■ **Work to complete**
Your answer must be an exact copy of the entries below, with no pictures in it.

== Segment start ==

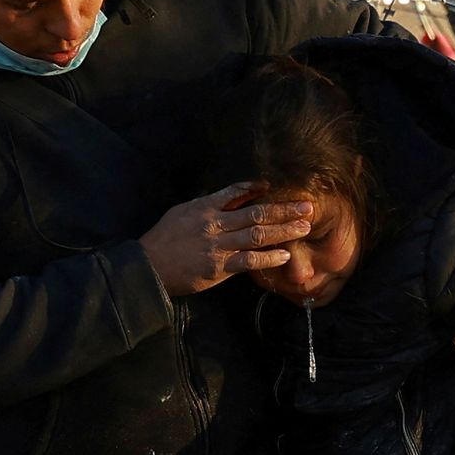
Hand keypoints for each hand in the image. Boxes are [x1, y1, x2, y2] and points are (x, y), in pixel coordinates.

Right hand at [141, 186, 313, 295]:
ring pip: (257, 235)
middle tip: (307, 207)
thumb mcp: (182, 212)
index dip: (256, 189)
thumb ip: (207, 205)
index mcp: (205, 207)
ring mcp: (219, 246)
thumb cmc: (163, 239)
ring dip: (283, 231)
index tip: (273, 188)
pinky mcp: (219, 267)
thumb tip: (231, 198)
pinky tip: (285, 255)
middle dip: (284, 210)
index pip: (236, 192)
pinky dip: (268, 258)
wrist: (148, 266)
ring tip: (304, 227)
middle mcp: (215, 224)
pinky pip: (249, 261)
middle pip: (256, 213)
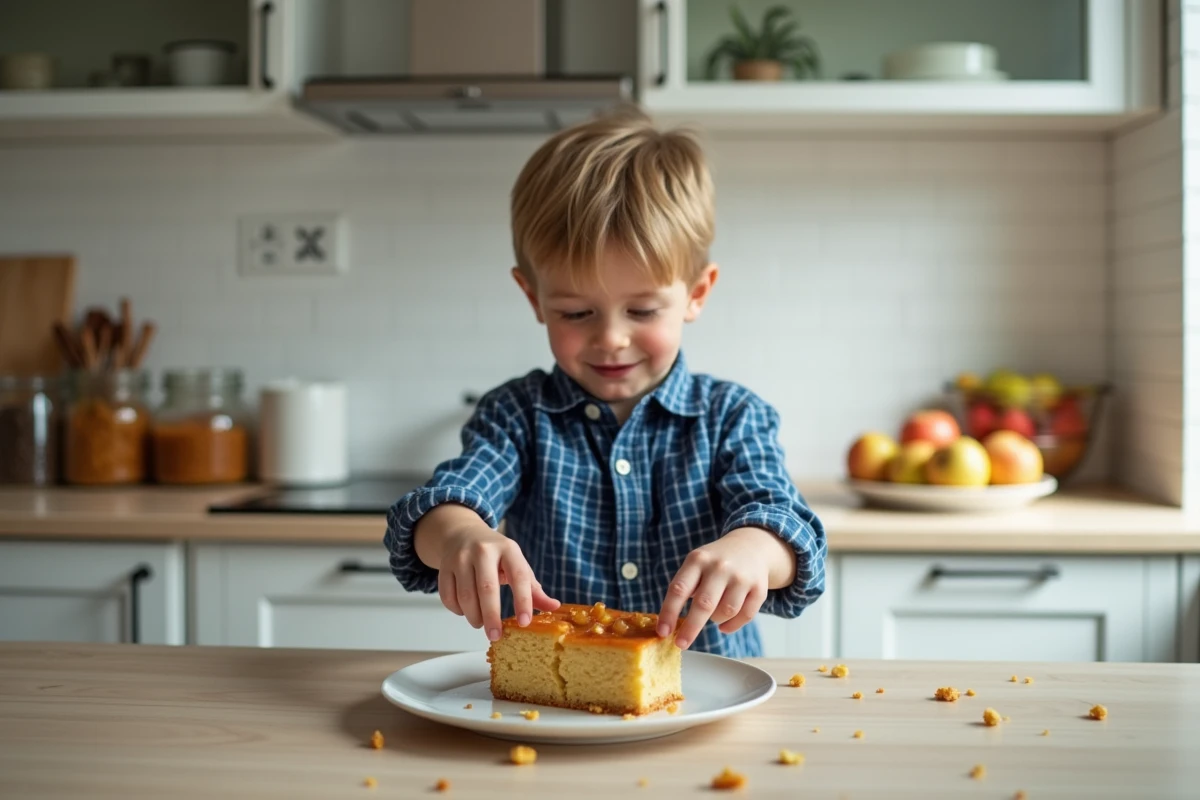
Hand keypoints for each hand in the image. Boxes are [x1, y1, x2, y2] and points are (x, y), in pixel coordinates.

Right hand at [433, 520, 559, 641]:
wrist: (463, 534)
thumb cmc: (496, 555)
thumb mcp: (517, 565)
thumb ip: (534, 589)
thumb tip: (554, 607)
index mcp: (508, 549)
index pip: (519, 576)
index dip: (523, 601)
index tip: (525, 622)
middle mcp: (483, 550)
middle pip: (487, 588)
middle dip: (492, 616)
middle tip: (495, 635)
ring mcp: (461, 557)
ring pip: (465, 595)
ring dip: (473, 616)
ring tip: (481, 623)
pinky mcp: (444, 566)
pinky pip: (448, 596)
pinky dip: (457, 610)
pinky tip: (465, 611)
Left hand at [657, 528, 787, 649]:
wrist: (750, 547)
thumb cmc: (714, 563)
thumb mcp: (696, 564)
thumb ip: (684, 589)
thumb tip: (669, 626)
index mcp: (698, 560)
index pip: (679, 589)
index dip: (669, 612)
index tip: (662, 632)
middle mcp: (720, 566)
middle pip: (704, 604)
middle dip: (691, 628)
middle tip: (681, 644)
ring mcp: (741, 577)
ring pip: (725, 612)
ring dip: (715, 621)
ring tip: (712, 615)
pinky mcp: (759, 588)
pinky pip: (745, 616)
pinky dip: (732, 626)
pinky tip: (724, 625)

== Segment end ==

■ **Written response**
Hand keypoints for each hand in the image. Boxes are [x1, y1, x2, y2] and points are (x, y), in pixel coordinates.

Right hand at [141, 186, 313, 295]:
ring pip: (257, 235)
middle tip: (307, 207)
thumb mcp: (182, 212)
index dip: (256, 189)
thumb ip: (207, 205)
index mcp: (205, 207)
ring mcp: (219, 246)
thumb cmc: (163, 239)
ring dip: (283, 231)
index tip: (273, 188)
pinky mcp: (219, 267)
thumb tip: (231, 198)
pinky tip: (285, 255)
middle dip: (284, 210)
index pip: (236, 192)
pinky dip: (268, 258)
wrist: (148, 266)
ring tip: (304, 227)
middle mcp: (215, 224)
pinky pip: (249, 261)
middle pip: (256, 213)
Hand keypoints for each hand in the image. Boxes are [x1, y1, x2, y2] and points are (x, y), in pixel coordinates.

Right hand at [433, 520, 559, 641]:
wrist: (463, 534)
thumb cmc: (496, 555)
thumb mcp: (517, 565)
thumb ip: (534, 589)
thumb tip: (554, 607)
index mcp: (508, 549)
index pip: (519, 576)
index dip: (523, 601)
index tip: (525, 622)
middle mcp: (483, 550)
middle pip: (487, 588)
middle dip: (492, 616)
middle tip: (495, 635)
ring mcp: (461, 557)
ring pip: (465, 595)
ring dip: (473, 616)
ring tip: (481, 623)
pinky mcp: (444, 566)
pinky pip: (448, 596)
pinky dip: (457, 610)
pinky tip: (465, 611)
Left hand at [657, 528, 787, 649]:
wrist: (750, 547)
thumb cmc: (714, 563)
thumb mcp: (696, 564)
thumb ip: (684, 589)
thumb tip: (669, 626)
index mcp: (698, 560)
index pip: (679, 589)
index dip: (669, 612)
index tip: (662, 632)
middle mcp: (720, 566)
middle pip: (704, 604)
middle dip: (691, 628)
middle tip: (681, 644)
ring mcp: (741, 577)
ring pip: (725, 612)
ring dip: (715, 621)
ring tip: (712, 615)
pinky mcp: (759, 588)
pinky pip: (745, 616)
pinky dip: (732, 626)
pinky tip: (724, 625)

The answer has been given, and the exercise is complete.